Andeancistrus eschwartzae

Scientific classification
- Kingdom: Animalia
- Phylum: Chordata
- Class: Actinopterygii
- Order: Siluriformes
- Family: Loricariidae
- Genus: Andeancistrus
- Species: A. eschwartzae
- Binomial name: Andeancistrus eschwartzae Lujan, Meza-Vargas & Barriga-S., 2015

= Andeancistrus eschwartzae =

- Authority: Lujan, Meza-Vargas & Barriga-S., 2015

Species of fish

Andeancistrus eschwartzae of freshwater ray-finned fish belonging to the family Loricariidae, the suckermouth armoured catfishes, and the subfamily Hypostominae, the suckermouth catfishes. This catfish is endemism to Ecuador.

==Taxonomy==
Andeancistrus eschwartzae was first formally described in 2015 by the ichthyologists Nathan Keller Lujan, Sonia Vanessa Meza-Vargas and Ramiro Edmundo Barriga-Salazar with its type locality given as Morona-Santiago Province, Palora Canton, Sangay Sector, Pastaza River drainage, Amundalo River in Ecuador. Eschmeyer's Catalog of Fishes classified the genus Andeancistrus in the subfamily Hypostominae, the suckermouth catfishes, within the suckermouth armored catfish family Loricariidae. It has also been classified in the tribe Ancistrini by some authorities.

==Etymology==
Andeancistrus eschwartzae is one of two species in the genus Andeancistrus, a name which prefixes Andean, i.e. the Andes, onto the genus name Ancistrus. This name is thought to be from the Greek ágkistron, meaning a "fish hook" or the "hook of a spindle", a reference to the hooked odontodes on the interopercular bone, and is the root name of many genera in the subfamily Hypostominae.
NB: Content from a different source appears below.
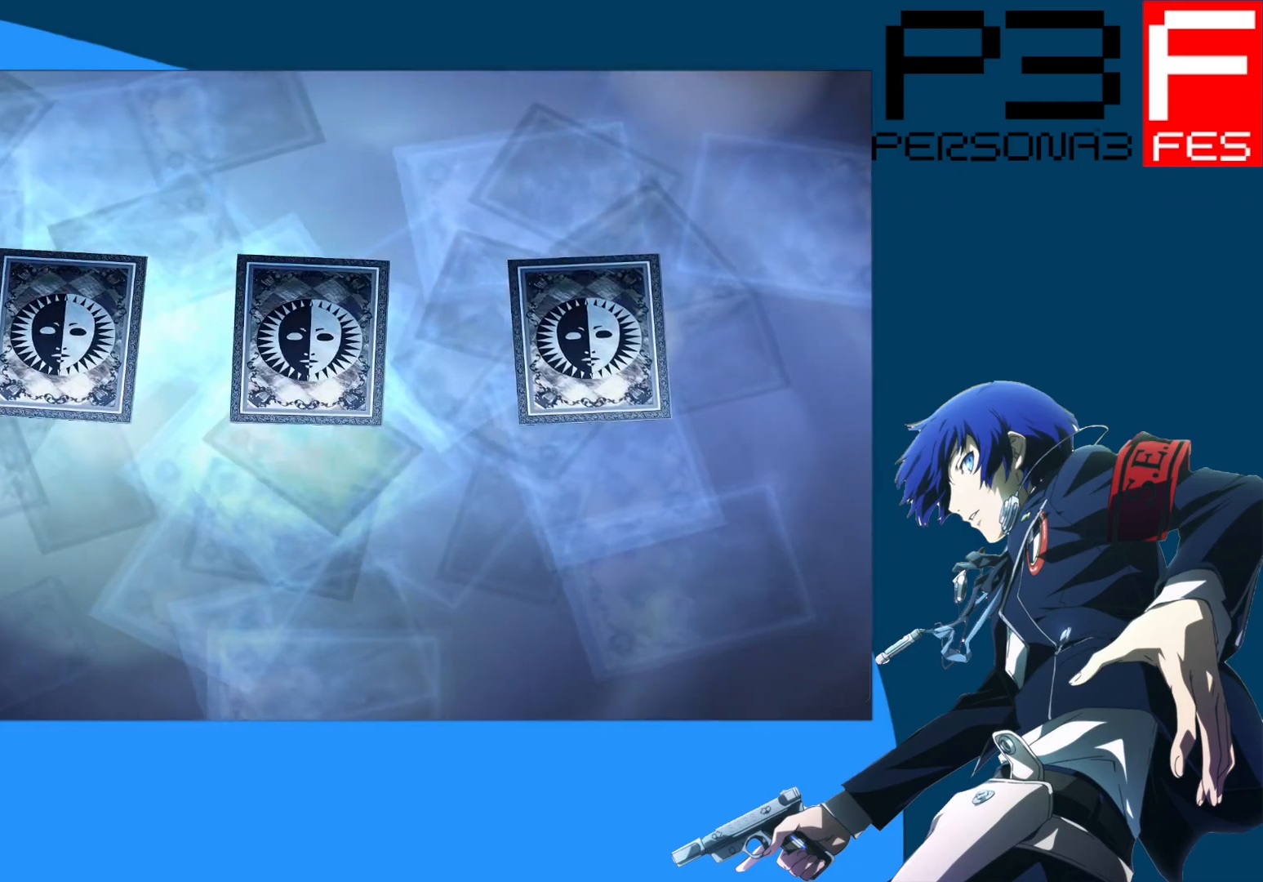
{"buttons": [], "left_stick": "center", "right_stick": "center", "events": [[417, "A", "down"], [467, "A", "up"]]}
The specific name, eschwartzae, honours Eugenia Schwartz, an artist and benefactor of the Coypu Foundation, who generosity enabled the authors' work.

==Description==
Andeancistrus eschwartzae has eight soft rays in its dorsal fin and three or four in its anal fin. This species can be told apart from its only congener, A. platycephalus, by having a black to dark grey ground colour on the head and body, as opposed to pale grey. It also has irregularly shaped round to elongated yellow-gold marking less than half the diameter of the nostril which are evenly distributed across the head, sides and back and on the fin rays while A. platycephalus possesses white or blue regular spots. A. eschwartzae also lacks clusters of odontodes forming keels on most of the plates on the lateral line. The maximum standard length is 14.4 cm.

==Distribution==
Andeancistrus eschwartzae is endemic to Ecuador where it is found in the Pastaza River basin.